More marketing is the default reflex when growth stalls. But a growth dollar only compounds if it's pointed at something that already converts. These five questions tell you whether you're ready to spend — or whether you'd just be buying more noise.
What specific problem do you solve, for exactly whom?
If the answer needs a paragraph, your buyer needs a paragraph to get it — and they won't. "We help businesses grow" isn't a problem; it's a category. Get to one problem, one person.
Could a past client explain your offer without you in the room?
Your best referral source is a happy client describing you to a peer. If they can't do it cleanly, your offer isn't clear — and every marketing dollar inherits that fuzziness.
What happens to a lead between "interested" and "paid"?
Most consultants have a great call and a black hole around it. If you can't draw your pipeline on a napkin, you don't have one — you have hope and referrals.
Why would someone choose you over the competent alternative?
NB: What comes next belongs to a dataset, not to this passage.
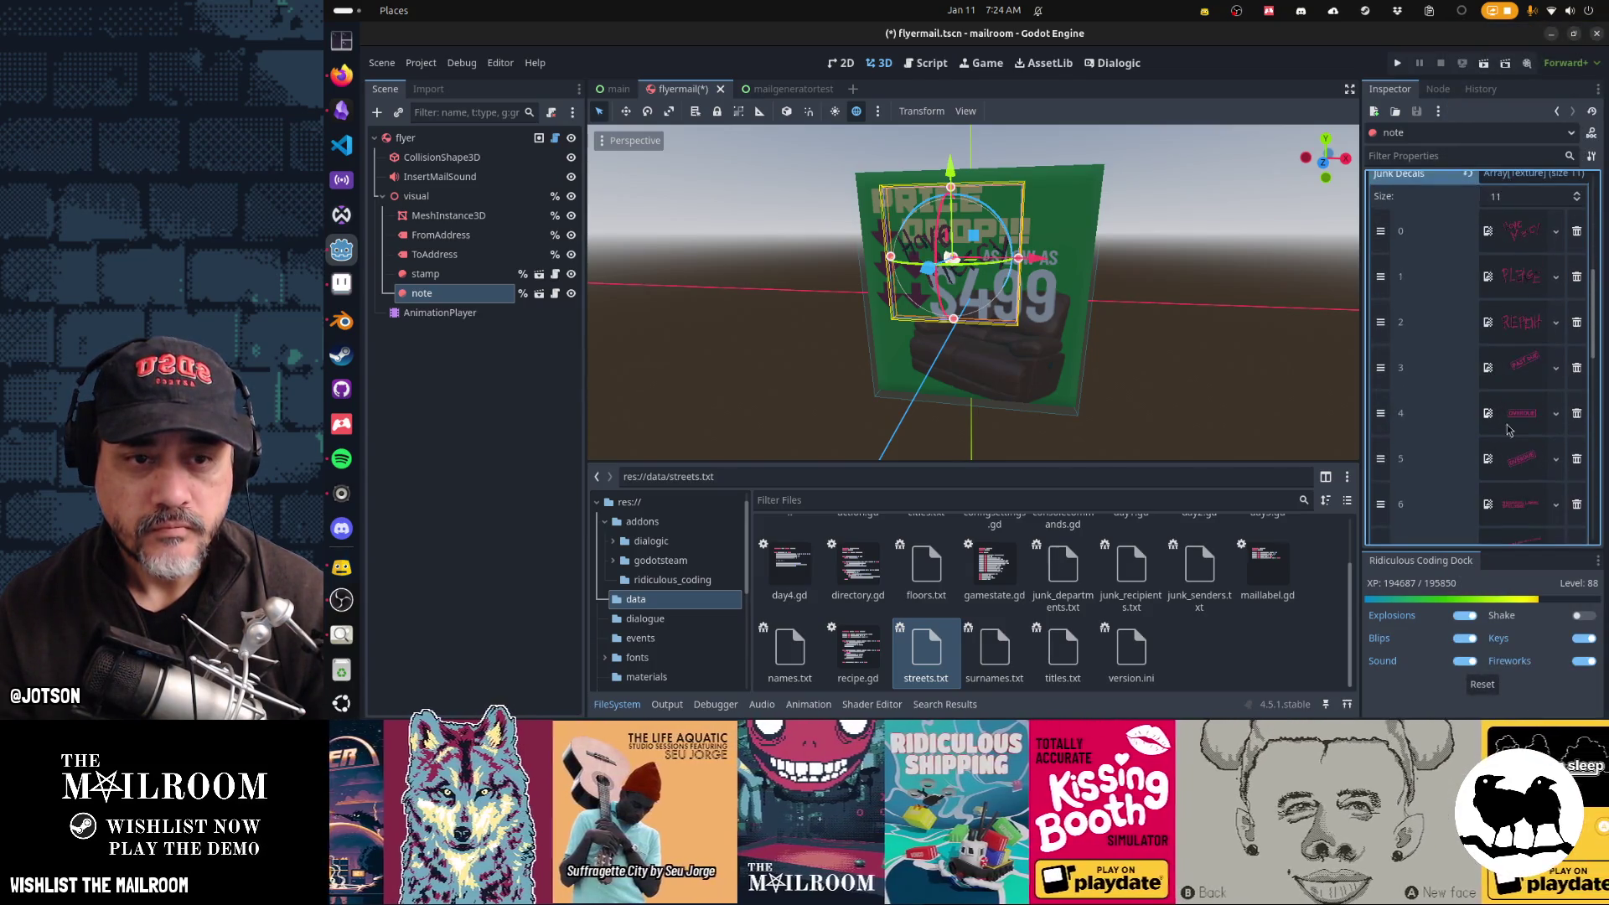
pyautogui.rightClick(1521, 231)
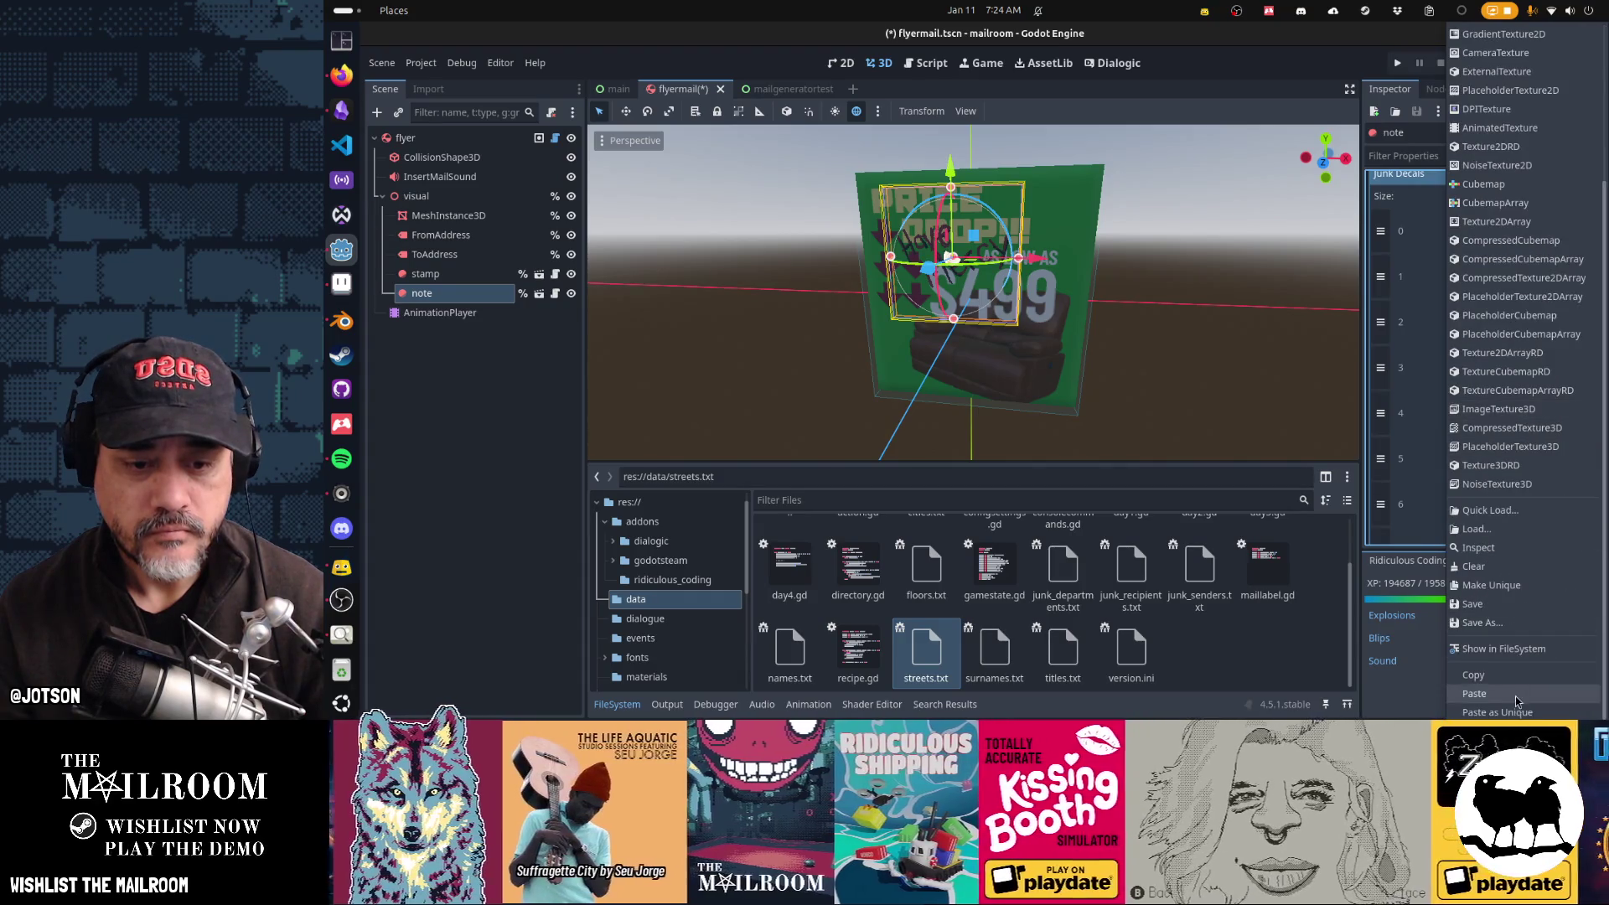
pyautogui.click(1492, 585)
AI and a crowded market mean "competent" is now free. If your only answer is "I'm good at this," you're a commodity. The answer has to be a position, not a quality.
Is this dollar buying clarity, or just more noise?
Before you spend on ads, content, or a freelancer, ask whether it sharpens the offer and pipeline — or just adds volume to something that isn't converting yet.
"A founder who can answer all five confidently is ready to scale. One who can't is ready to clarify — first."